The Supreme Court–whose recent actions include an attack on the Americans with Disabilities Act and its undermining of the Violence Against Women Act–remains the ultimate arena. Although its right-wing bloc has put its man in the White House, it should not be allowed thereby to insure its own succession. Because Bush lacks a mandate, there should be a moratorium on all High Court appointments until after the 2004 election. For the moment, however, immediate retirements appear unlikely, so the important campaign is in the lower courts.

Thanks to GOP obstruction of Bill Clinton's nominees, Republican-appointed judges are predominant in eight of the thirteen federal appellate circuits. Several of these circuits–the Fourth Circuit, located in Virginia, the Eleventh in the Deep South and others–are tipped in the direction of "strict constructionism," which means the most activist judiciary in memory. These circuits are already well outside the mainstream of American legal opinion. The Fourth Circuit's rulings, for instance, have so radically stripped the rights of criminal defendants that they have been repeatedly overturned in recent months even by the law-and-order Rehnquist Supreme Court.

The Administration has junked the American Bar Association's vetting of judicial candidates and turned this task over to conservative legal ideologues. Senate Republicans are trying to outflank Democratic opposition by jettisoning the practice of consulting with senators of the opposition party on political nominees from their states. Judiciary Committee chairman Orrin Hatch plans to abandon the tradition of requiring that nominees win the approval of both senators from their home state–a maneuver that will bring to the floor Bush nominees from the fourteen states with only one Democratic senator.
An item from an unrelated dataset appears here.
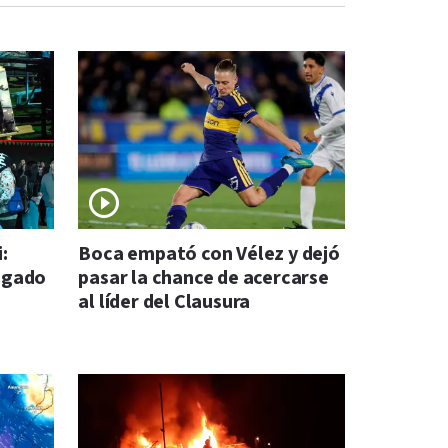
:
Boca empató con Vélez y dejó
legado
pasar la chance de acercarse
al líder del Clausura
With the Rehnquist Supremes taking ever fewer cases–only eighty this past term–the federal appeals courts are now increasingly the courts of last resort, and it is essential that Senate Democrats hold the line against further shifting the balance in those courts. There is nothing immoderate or partisan in Democrats–as well as independent-minded Republicans–using their advise and consent power to the fullest to reject any nominees for those circuits who cannot demonstrate substantive commitment to progress in civil rights, to women and to environmental and business regulation. Conservatives will accuse them of "Borking," but that distorts the meaning of the fight against Robert Bork's confirmation, which involved no more than an intensive scrutiny of the nominee's record and philosophy. The goal should be to block the Administration's avowed attempt to pack the federal bench with ideologues who would undercut environmental protection laws, roll back basic rights for all Americans and give the religious right's "morality" the force of law.